*What the task requires*:
Find the string "información" in the records. Copy every line it appears in.

Extracted page text data:
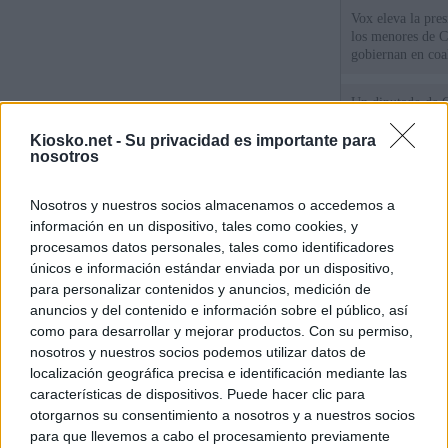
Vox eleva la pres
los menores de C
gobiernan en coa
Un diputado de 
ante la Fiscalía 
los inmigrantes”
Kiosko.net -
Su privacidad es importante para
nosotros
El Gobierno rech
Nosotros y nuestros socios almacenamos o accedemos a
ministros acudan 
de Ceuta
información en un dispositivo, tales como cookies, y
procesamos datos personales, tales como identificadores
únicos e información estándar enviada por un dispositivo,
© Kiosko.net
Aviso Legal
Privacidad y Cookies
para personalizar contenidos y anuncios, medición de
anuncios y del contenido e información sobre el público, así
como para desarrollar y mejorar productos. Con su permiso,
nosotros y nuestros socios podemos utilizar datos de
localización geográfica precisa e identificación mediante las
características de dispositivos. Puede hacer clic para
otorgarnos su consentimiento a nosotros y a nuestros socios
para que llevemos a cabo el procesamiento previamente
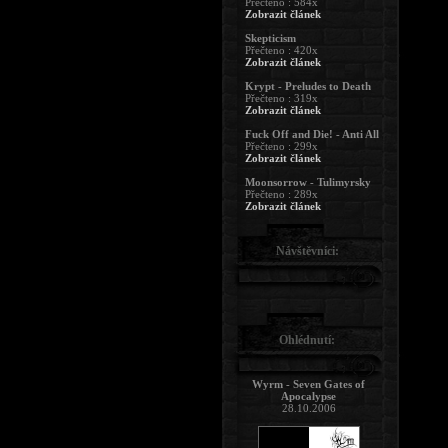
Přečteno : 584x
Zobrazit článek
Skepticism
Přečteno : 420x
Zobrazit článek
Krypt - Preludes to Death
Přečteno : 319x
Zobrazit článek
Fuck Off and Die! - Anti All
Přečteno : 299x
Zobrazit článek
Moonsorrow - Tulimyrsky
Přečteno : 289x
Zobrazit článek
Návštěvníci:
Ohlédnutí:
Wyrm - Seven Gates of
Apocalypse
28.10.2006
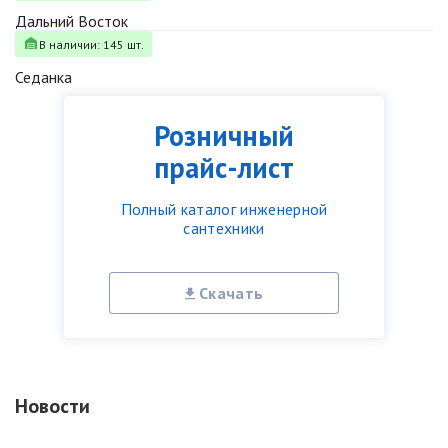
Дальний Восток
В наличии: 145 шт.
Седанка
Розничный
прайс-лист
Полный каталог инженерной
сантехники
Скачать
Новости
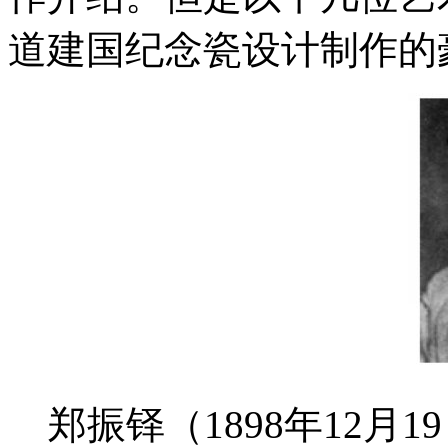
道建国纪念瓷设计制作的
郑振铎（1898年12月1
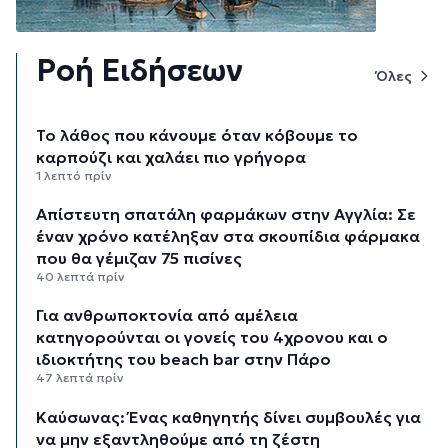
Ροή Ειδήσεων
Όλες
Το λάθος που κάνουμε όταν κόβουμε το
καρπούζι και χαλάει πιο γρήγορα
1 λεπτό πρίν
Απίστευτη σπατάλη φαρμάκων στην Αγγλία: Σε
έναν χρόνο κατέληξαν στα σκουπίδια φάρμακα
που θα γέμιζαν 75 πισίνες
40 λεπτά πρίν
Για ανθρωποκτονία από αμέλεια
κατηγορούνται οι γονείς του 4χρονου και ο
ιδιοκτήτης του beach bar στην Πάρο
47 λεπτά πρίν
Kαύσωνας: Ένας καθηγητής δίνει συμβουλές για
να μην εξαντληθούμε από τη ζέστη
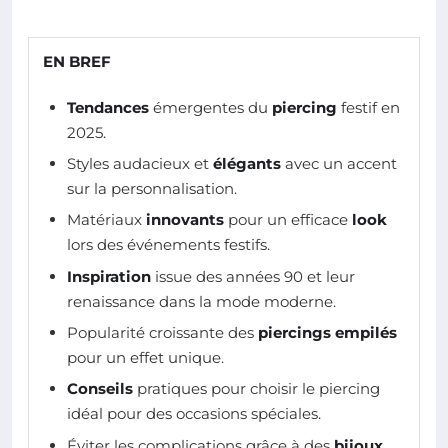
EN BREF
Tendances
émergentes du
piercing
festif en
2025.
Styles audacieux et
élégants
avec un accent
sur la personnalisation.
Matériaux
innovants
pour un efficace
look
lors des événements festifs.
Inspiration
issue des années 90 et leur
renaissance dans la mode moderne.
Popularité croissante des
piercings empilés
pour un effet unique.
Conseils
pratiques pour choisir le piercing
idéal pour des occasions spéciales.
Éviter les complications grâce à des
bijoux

*Reply to the task*:
información en un dispositivo, tales como cookies, y
únicos e información estándar enviada por un dispositivo,
anuncios y del contenido e información sobre el público, así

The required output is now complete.